WRITTEN INSTRUCTION:
In the article below on the Hillsboro City Council election, what organization is Pace the chief executive officer of?

EXCERPT TO READ:
Muehter was critical of Pace's fundraising, saying it shouldn't take thousands of dollars to win a local election.
Pace, the chief executive officer of Big Brothers Big Sisters Columbia Northwest, said the donations showed that candidates supported her vision for the council.
"More than 13,000 (people) turned out for me and I think that speaks volumes to what kind of candidate they wanted and the values they had," Pace said Tuesday. "I am honored that they chose me."
Pace joins a liberal majority on the Hillsboro City Council. The council is officially nonpartisan, but progressive candidates have swept into office in Hillsboro government over the last few elections. The council has brought about a series of changes, including the city's sanctuary vote last year and plans to provide high-speed Internet city-wide as a utility.
Two other progressive candidates also retained their seats Tuesday. Alcaire, who was appointed to the council last year, ran unopposed, and secured an easy victory with 97 percent of Tuesday's vote. Allen also cruised through election night, winning against two first-time political opponents.

SUPPLIED MATERIAL:

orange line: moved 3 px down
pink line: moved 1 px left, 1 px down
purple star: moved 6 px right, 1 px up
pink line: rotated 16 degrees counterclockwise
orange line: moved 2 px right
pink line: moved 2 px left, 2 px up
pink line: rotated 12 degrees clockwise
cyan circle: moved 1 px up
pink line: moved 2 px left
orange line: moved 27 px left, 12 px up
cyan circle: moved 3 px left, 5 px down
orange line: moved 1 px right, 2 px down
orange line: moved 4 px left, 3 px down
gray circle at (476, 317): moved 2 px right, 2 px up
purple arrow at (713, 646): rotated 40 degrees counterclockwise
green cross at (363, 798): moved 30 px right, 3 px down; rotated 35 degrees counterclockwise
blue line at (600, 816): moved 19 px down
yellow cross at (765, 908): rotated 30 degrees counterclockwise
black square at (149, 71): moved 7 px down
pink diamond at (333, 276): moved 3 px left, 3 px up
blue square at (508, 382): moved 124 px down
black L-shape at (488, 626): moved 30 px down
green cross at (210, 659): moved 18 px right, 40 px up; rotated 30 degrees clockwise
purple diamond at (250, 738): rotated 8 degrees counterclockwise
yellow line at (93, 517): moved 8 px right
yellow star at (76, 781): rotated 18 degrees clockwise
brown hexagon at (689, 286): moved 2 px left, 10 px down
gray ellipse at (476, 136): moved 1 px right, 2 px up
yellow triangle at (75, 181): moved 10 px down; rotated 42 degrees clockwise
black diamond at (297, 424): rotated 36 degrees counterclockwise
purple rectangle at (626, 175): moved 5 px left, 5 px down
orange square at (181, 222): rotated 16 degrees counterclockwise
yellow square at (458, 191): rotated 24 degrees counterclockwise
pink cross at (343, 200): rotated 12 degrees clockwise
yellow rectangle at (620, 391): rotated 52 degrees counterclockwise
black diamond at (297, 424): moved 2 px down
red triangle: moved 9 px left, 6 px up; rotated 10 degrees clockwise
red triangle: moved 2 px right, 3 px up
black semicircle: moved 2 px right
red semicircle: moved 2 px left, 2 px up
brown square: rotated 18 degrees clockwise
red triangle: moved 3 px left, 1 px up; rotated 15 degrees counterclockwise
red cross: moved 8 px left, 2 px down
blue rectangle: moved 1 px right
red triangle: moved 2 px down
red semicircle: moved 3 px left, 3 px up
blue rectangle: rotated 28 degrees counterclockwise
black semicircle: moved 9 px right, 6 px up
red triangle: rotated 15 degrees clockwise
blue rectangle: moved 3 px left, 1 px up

TASK ANSWER:
Big Brothers Big Sisters Columbia Northwest.